Revelaciones sobre servicios ilegales
El origen principal de la crisis se remonta a una auditoría gubernamental realizada en 2016, cuyos detalles se hicieron públicos recientemente. El documento demostró que la KFA utilizó tarjetas de crédito corporativas para pagar servicios de entretenimiento sexual en salones de masajes y establecimientos para adultos ubicados en Seúl y otras ciudades que fueron sedes de partidos internacionales durante el periodo comprendido entre marzo de 2011 y marzo de 2012.
Estas prácticas, aunque ocurrieron hace más de una década, han resurgido con fuerza debido a su conexión con la integridad competitiva del deporte. La federación reconoció en su comunicado que estos incidentes no eran de conocimiento previo de los miembros actuales del organismo, lo que añade una capa de complejidad a la responsabilidad histórica de la institución.
Investigación policial y cambio de entrenador
Paralelamente a las revelaciones financieras, las autoridades realizaron un registro policial sin precedentes en las instalaciones de la KFA el pasado jueves. Esta acción forma parte de una investigación activa relacionada con el nombramiento del exseleccionador de la selección masculina, Hong Muyng-bo. La figura de Hong se encuentra actualmente en el centro de múltiples controversias, lo que ha intensificado el escrutinio mediático y público sobre la gobernanza de la federación.
La comparecencia parlamentaria previa a estas acciones legales también contribuyó a elevar el nivel de tensión social. Las preguntas realizadas en el Congreso evidenciaron lagunas significativas en la supervisión interna de la KFA durante años, generando dudas sobre la transparencia en la gestión de recursos y decisiones estratégicas clave.

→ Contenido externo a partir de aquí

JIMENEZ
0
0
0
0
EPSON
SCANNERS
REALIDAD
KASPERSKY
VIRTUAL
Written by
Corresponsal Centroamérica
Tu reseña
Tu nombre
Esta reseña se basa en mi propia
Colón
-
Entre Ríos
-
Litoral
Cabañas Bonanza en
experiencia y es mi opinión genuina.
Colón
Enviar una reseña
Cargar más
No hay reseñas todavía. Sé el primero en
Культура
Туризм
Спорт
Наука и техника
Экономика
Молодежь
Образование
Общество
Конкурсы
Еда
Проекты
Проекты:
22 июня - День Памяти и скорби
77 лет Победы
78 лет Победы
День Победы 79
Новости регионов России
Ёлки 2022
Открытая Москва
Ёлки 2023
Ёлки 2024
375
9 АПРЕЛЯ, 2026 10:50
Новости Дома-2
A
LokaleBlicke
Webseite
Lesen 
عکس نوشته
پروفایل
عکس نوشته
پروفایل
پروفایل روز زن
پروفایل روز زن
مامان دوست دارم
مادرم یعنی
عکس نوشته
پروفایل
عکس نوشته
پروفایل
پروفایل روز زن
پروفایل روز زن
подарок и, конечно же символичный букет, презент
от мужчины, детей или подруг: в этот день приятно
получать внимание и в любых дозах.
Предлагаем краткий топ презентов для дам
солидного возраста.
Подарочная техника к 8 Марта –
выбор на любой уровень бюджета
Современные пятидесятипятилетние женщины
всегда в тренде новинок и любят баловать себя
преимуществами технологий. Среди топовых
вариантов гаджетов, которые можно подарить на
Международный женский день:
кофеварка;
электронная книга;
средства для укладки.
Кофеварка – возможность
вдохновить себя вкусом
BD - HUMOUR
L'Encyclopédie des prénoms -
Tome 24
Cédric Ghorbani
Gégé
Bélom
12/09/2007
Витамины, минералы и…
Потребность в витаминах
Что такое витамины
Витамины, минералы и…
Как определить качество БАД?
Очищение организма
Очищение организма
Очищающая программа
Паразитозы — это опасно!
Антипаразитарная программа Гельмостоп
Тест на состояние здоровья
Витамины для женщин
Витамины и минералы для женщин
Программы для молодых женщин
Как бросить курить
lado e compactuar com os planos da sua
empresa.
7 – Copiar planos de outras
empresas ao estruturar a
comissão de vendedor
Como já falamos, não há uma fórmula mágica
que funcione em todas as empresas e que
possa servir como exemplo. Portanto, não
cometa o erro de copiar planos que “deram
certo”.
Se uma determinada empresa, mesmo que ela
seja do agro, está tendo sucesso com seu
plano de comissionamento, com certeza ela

Compromiso de reforma institucional
Frente a este escenario, la KFA declaró que tomará muy en serio todas las críticas recibidas desde diferentes frentes. En su mensaje, la entidad afirmó que aprovechará esta situación crítica como una oportunidad para llevar a cabo una reforma profunda y estructurada. El objetivo declarado es restaurar la confianza perdida y garantizar que tales irregularidades no vuelvan a ocurrir en el futuro.
La directiva de la federación ha enfatizado su compromiso con la limpieza institucional, reconociendo que la serie de cuestiones, que abarca desde la redada policial hasta las noticias aparecidas en medios internacionales, ha suscitado inquietud legítima. Al ofrecer sus sinceras disculpas, la KFA busca mitigar el daño reputacional acumulado desde el evento mundialista de 2026.
La aplicación concreta de estas reformas dependerá de la implementación de nuevos protocolos de auditoría y supervisión ética. Los próximos pasos incluirán probablemente cambios en la estructura de gobierno interno y medidas disciplinarias contra aquellos involucrados directamente en las prácticas denunciadas, marcando un punto de inflexión en la historia reciente del fútbol surcoreano.